The bigger picture: AI vs. AI

Attackers are now using AI to scale password spraying, create convincing lures and iteratively develop varied malware samples. In DEF CON’s AI red-teaming events, quick injection, data exfiltration, and guardrail bypasses are performed as a matter of routine on the most advanced models. Defensively, financial services executives say AI-led fraud and intruder detection has already saved them millions. A trusty benchmark suite keeps the defensive tools on their toes.

It is important that any evaluation be motivated by failure modes. OWASP’s Top 10 for LLM Applications brings attention to vulnerabilities like insecure output handling and excessive confidence in model assertions.

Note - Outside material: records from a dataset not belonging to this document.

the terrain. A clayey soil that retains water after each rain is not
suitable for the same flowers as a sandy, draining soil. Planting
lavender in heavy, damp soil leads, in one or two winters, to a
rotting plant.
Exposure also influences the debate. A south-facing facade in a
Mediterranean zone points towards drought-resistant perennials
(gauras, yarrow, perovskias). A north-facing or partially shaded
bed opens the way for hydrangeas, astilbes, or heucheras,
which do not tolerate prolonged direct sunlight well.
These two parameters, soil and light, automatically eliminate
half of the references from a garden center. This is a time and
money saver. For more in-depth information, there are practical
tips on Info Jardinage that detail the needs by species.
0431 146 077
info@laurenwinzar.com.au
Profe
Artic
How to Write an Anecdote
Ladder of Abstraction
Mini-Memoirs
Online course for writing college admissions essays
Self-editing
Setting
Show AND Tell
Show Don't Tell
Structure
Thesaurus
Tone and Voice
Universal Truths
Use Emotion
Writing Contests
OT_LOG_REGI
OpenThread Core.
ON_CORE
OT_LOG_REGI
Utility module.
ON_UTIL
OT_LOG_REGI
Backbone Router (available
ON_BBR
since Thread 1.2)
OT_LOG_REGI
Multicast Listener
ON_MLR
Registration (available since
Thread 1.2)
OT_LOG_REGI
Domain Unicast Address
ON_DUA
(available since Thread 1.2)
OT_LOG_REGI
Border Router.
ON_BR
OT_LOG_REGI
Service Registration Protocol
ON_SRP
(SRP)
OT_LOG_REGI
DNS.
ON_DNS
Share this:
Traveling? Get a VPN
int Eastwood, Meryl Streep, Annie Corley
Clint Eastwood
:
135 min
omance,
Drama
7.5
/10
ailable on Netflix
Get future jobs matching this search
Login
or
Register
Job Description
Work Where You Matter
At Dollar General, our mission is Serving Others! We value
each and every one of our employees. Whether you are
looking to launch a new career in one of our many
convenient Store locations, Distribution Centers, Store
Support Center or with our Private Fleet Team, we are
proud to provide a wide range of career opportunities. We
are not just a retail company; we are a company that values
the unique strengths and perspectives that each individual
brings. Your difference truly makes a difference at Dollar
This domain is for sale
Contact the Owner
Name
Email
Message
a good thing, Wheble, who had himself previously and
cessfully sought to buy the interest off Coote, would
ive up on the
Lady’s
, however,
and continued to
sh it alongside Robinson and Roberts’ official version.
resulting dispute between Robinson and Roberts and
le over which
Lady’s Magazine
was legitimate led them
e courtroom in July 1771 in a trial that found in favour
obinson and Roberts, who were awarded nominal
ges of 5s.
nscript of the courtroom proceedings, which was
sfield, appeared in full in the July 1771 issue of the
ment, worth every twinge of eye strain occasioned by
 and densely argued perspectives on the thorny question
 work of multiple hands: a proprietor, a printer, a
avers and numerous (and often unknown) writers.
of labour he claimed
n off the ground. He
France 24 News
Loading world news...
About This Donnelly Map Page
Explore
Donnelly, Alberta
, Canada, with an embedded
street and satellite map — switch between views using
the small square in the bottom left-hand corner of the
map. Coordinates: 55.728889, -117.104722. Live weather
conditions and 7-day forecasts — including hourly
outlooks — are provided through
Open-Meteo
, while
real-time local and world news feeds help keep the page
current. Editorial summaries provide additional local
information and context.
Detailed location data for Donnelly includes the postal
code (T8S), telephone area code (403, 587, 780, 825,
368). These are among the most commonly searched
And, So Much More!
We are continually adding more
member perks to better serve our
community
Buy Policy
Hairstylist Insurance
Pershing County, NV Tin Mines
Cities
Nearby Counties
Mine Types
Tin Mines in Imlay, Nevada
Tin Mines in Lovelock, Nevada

A benchmark that values earthbound citations, tool-use discipline and uncertainty wrangling pushes vendors toward more secure designs, buyers to a clearer sense of operational risk.

How buyers and builders can utilize it

For security leaders: begin by jotting down the top five SOC use cases where AI might alleviate the most toil—alert summarization, phishing triage, EDR case notes, cloud permission analysis or playbook drafting. Run CyberSOCEval jobs that simulate work characteristic of those workflows, establish a non-AI baseline, and evaluate models based on precision, latency and end-to-end cost. Instead, fold the findings into requests for proposals so vendors compete on recorded performance, not promises.

For model and product teams: treat the suite as if it were a “continuous integration check.” Add structured outputs, retrieval, log uncertainty and evaluate on adversarial prompts. Release your evaluation results and test methodology with the release notes, let Trust build into your Enterprise Adoption.

Bottom line

CyberSOCEval is not going to stop the attackers, but it should stop much of the hand-waving. By offering the industry a common, extensible way to measure what matters in a SOC, CrowdStrike and Meta have delivered an AI for the job — and raised the bar for every vendor who says their security is now “AI-powered.” The benchmarks are free to download for practitioners and researchers, while both companies have called for contributions as the threat landscape develops.

As the leadership of Meta’s GenAI team has emphasized, open benchmarks enable faster iteration by the community. In security, you get both speed and rigour combined.